One click: Jeff Bezos and the rise of Amazon.comAmid the flood of tributes to the late Apple co-founder Steve Jobs, it might seem like an unfortunate time to come out with a book about Jeff Bezos and his online retailing giant, Amazon.com. But in some ways, Bezos’s achievements are just as impressive, and perhaps more instructive for would-be entrepreneurs. For one thing, Amazon is one of the few dot-com companies that not only survived the tech crash, but cleverly reinvented themselves over the years. Named for the mighty river, Amazon began in 1995 by selling only books, and quickly expanded to everything from appliances to patio furniture. Amazon was also among the first to achieve success in tablet computers with the 2007 release of its Kindle e-reader, and is becoming a major player in streaming media and cloud computing, taking on companies like Google, Netflix and Apple in the process.

Brandt details Bezos’s early days in the financial services industry, and the entrepreneurial drive that led him to create what he dubbed the “world’s largest bookstore,” even though Amazon initially stocked fewer titles than most neighbourhood shops.

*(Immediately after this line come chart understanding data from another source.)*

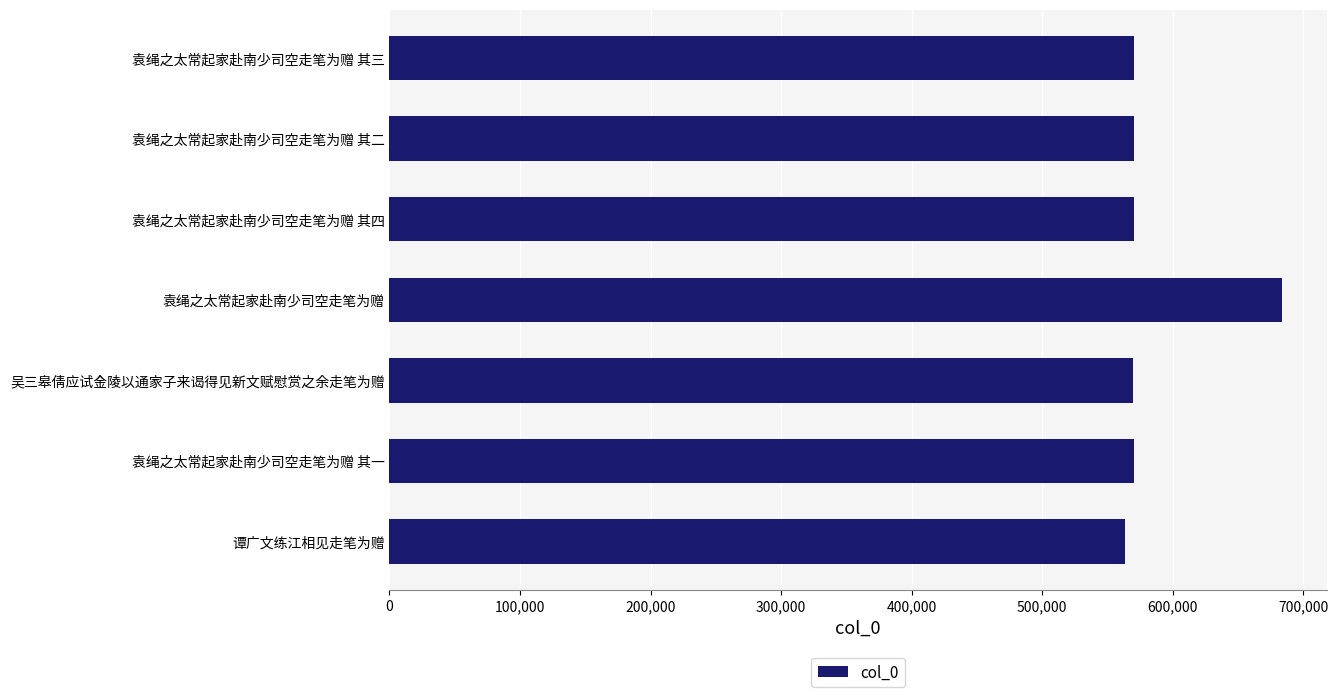

Between 袁绳之太常起家赴南少司空走笔为赠 and 袁绳之太常起家赴南少司空走笔为赠 其三, which is larger?

袁绳之太常起家赴南少司空走笔为赠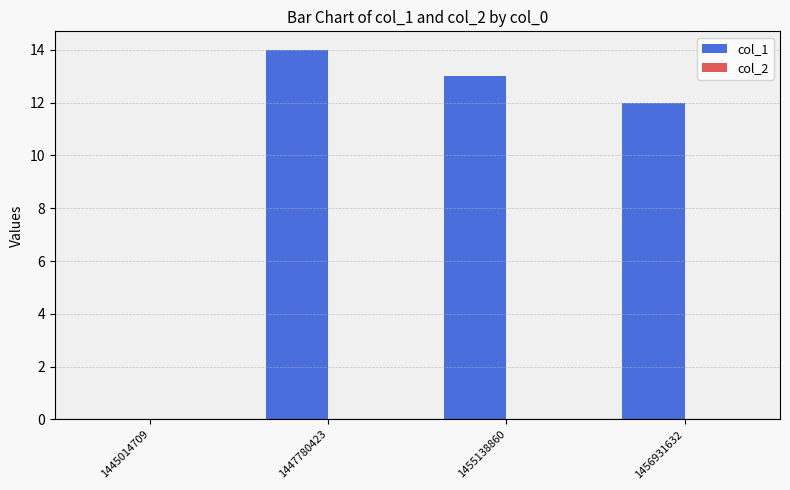

The value at 1445014709 is -9. True or false?

False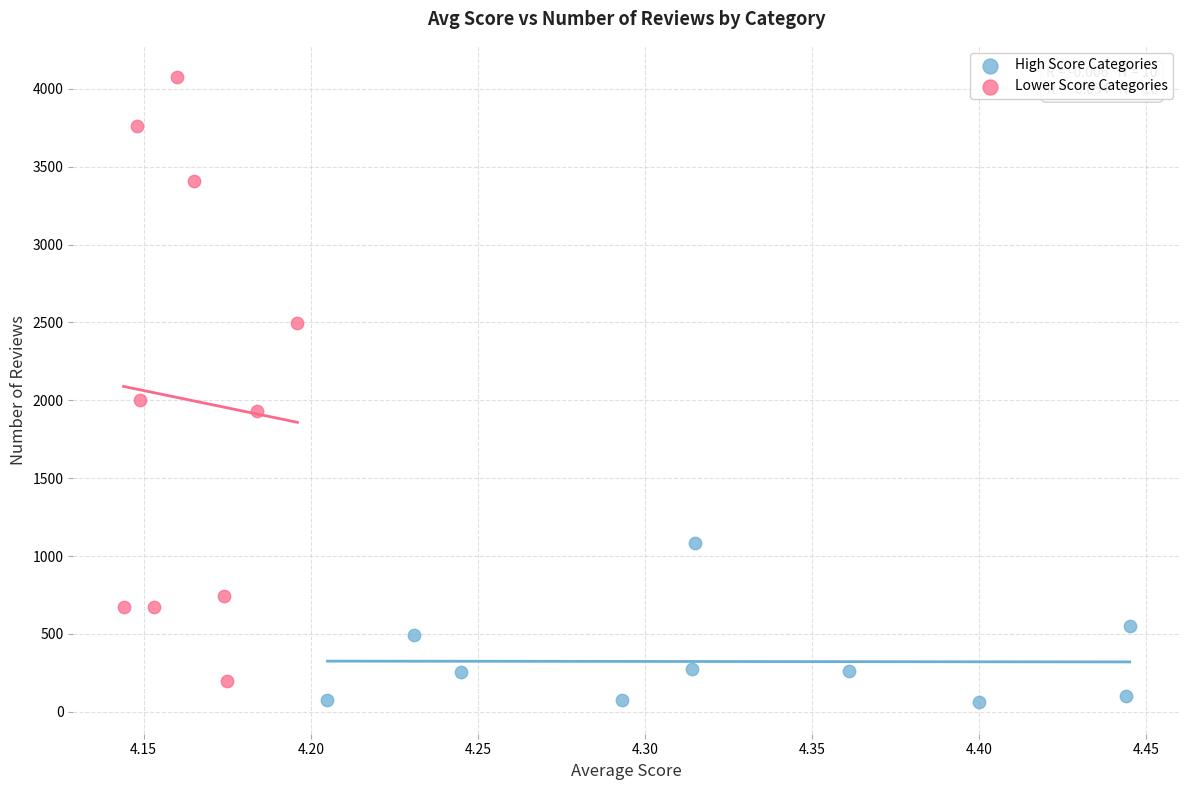

Which series contains the lowest Y value?

High Score Categories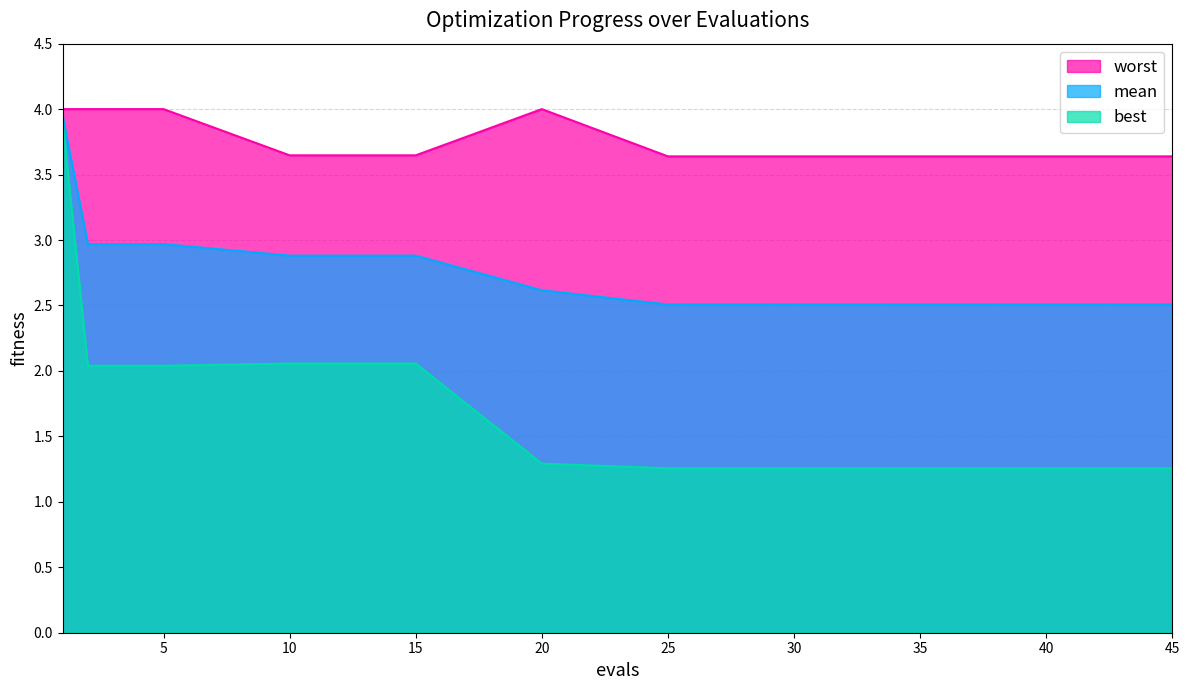

Rank the categories by best value from lowest to highest.

25, 28, 30, 33, 35, 37, 38, 39, 40, 41, 42, 43, 44, 45, 20, 2, 5, 10, 15, 1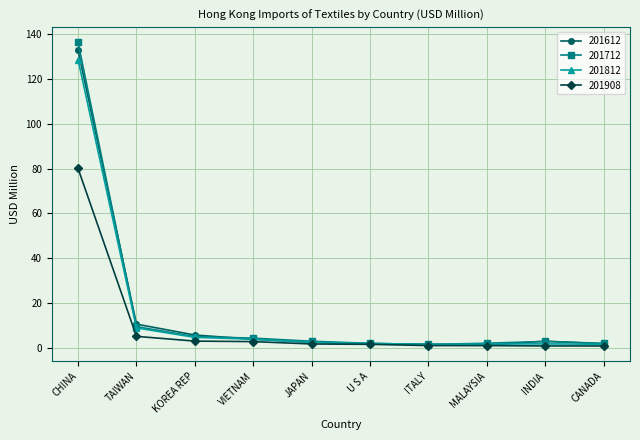

What is the maximum value shown in the chart?

136.4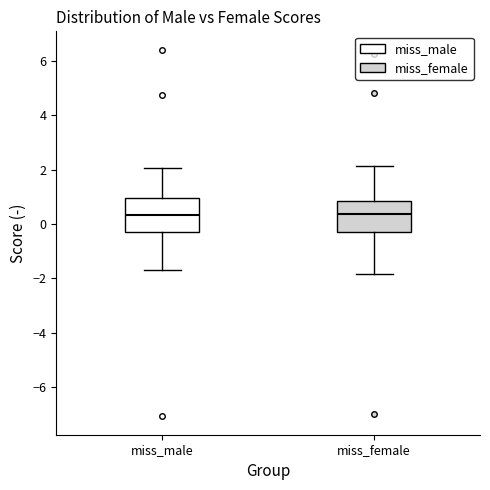

Reading left to right, transcribe this box plot: for each box, give where its median line is, the range the box spans, and where its two whiskers end, as read against the y-axis. The values are not printed on the chart, so give them approximately, as read against the axis.

miss_male: median 0.4, box -0.2 to 1.0, whiskers -1.6 to 2.0
miss_female: median 0.4, box -0.2 to 0.8, whiskers -1.8 to 2.2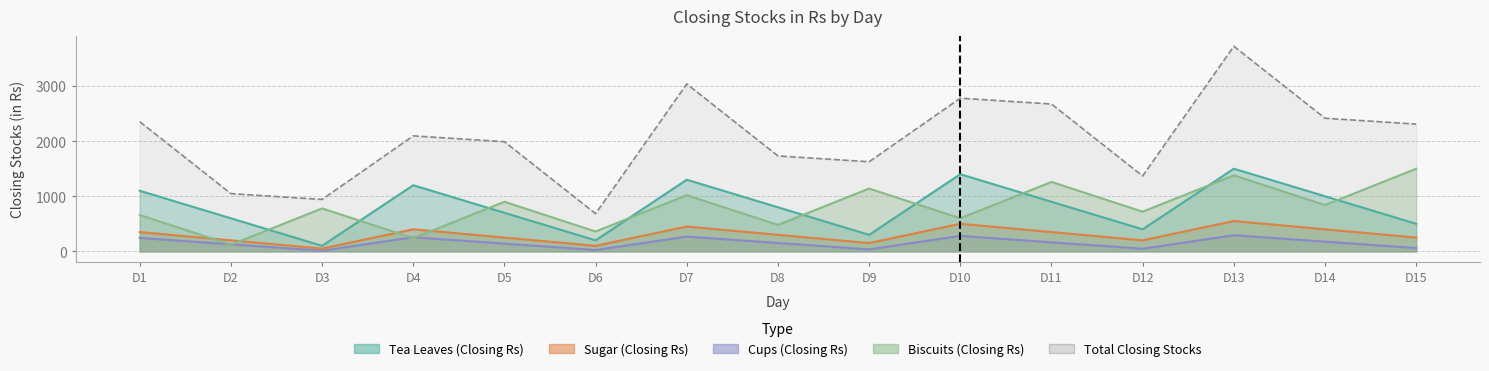

At which label does Biscuits (Closing Rs) reach its peak?

D15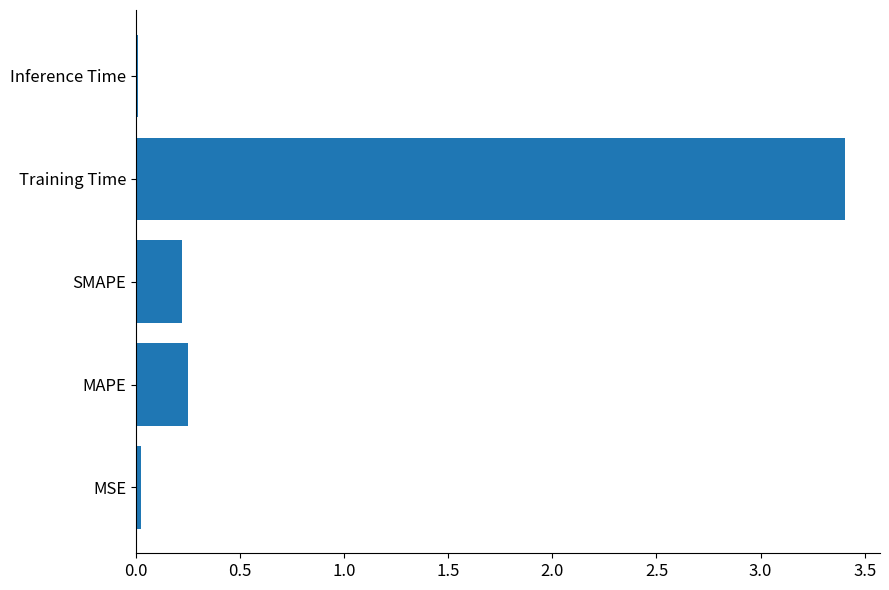

Which has a higher value, MSE or SMAPE?

SMAPE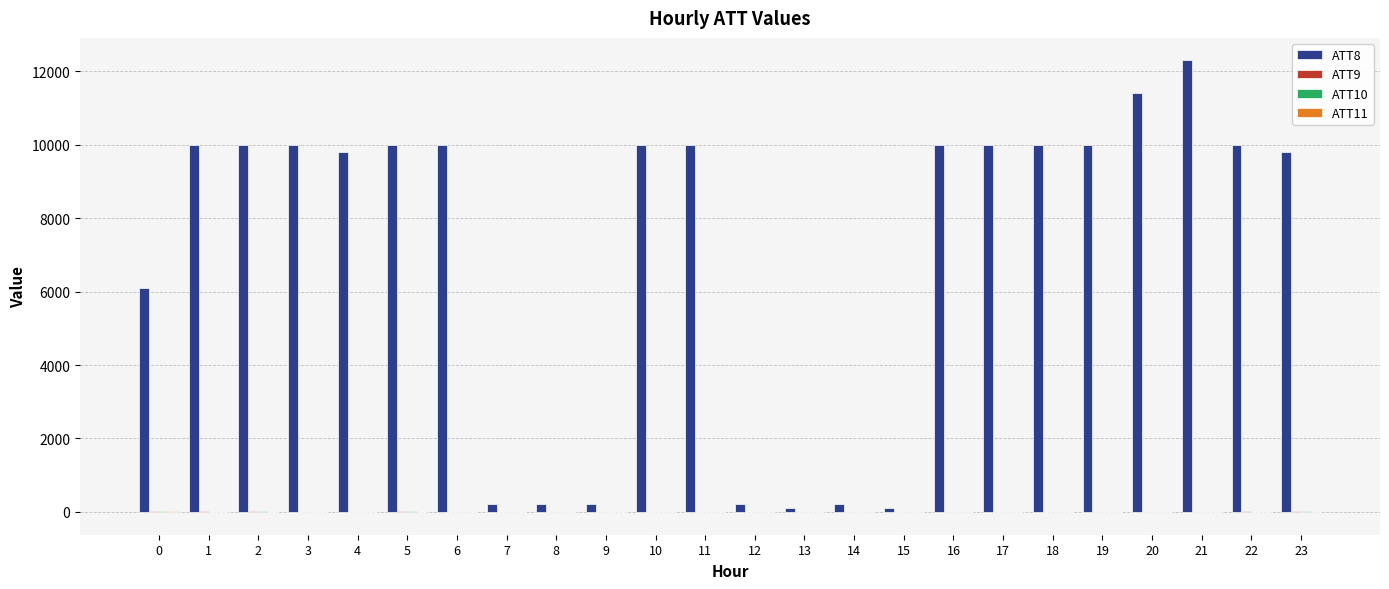

Which series has the largest total across all categories?

ATT8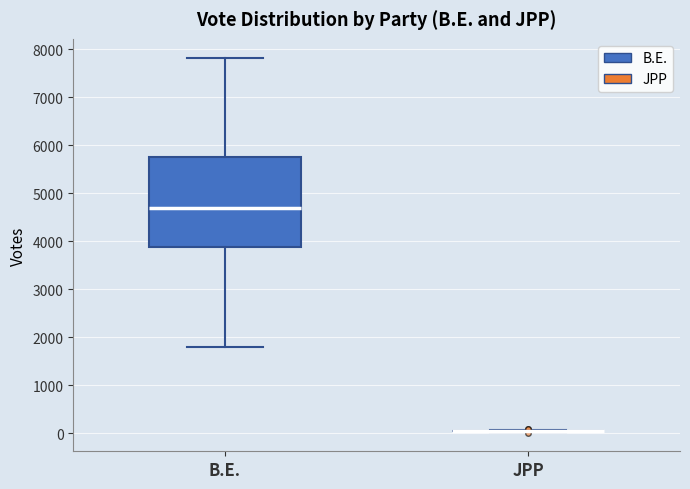

Reading left to right, read every box against the y-axis: the position of its median line, the range the box covers, and the ends of its whiskers. The values are not printed on the chart, so give them approximately, as read against the axis.

B.E.: median 4700, box 3900 to 5800, whiskers 1800 to 7800
JPP: box collapsed to a line at 0, whiskers 0 to 100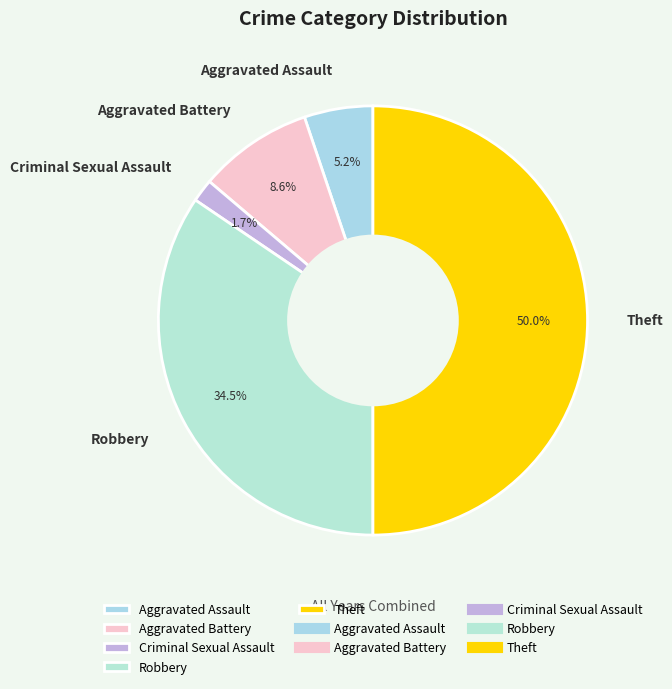

How many slices are in this pie chart?

5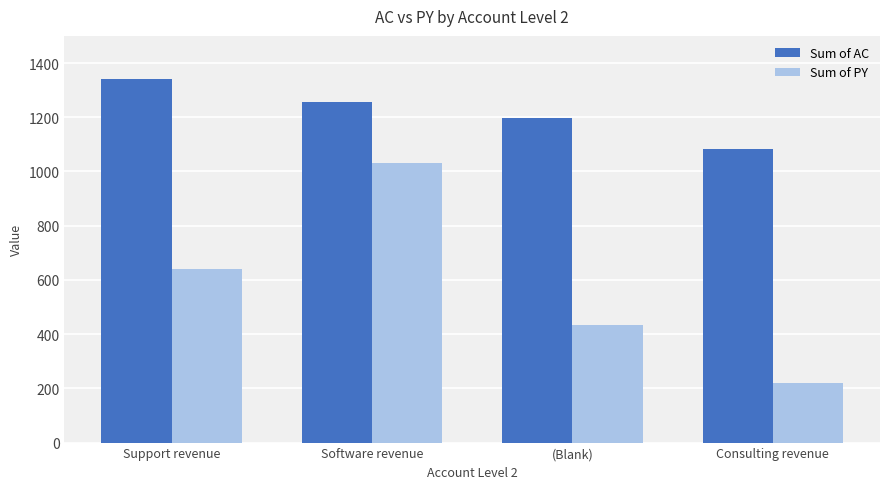

What is the label of the 1st bar from the left?

Support revenue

Like Jobs, Bezos is frequently described as “brilliant” and maniacally devoted to providing the best possible customer experience (people initially thought he was crazy for allowing negative book reviews on the site), although he comes across as less of a dreamer and more of a methodical empire builder. Bezos chose books because they offered the greatest Internet potential in the mid-1990s, when people were still wary of conducting transactions on the Internet. Books, he reasoned, had widespread appeal, were easy to ship, and lent themselves to being searched on a website (and titles already had a unique ISBN number, making it relatively easy to create a database).

Yet, despite Amazon’s frenetic growth, the company didn’t post a single quarterly profit for its first seven years. Bezos firmly believed that keeping customers happy was ultimately more important to Amazon’s future than satisfying Wall Street, once quipping that Amazon’s reputation was “worth a lot more to us right now than money.” It paid off. Amazon earned US$1.15 billion last year. Bezos may never achieve Jobs’s cultural icon status, but his story will be studied in business schools for years to come.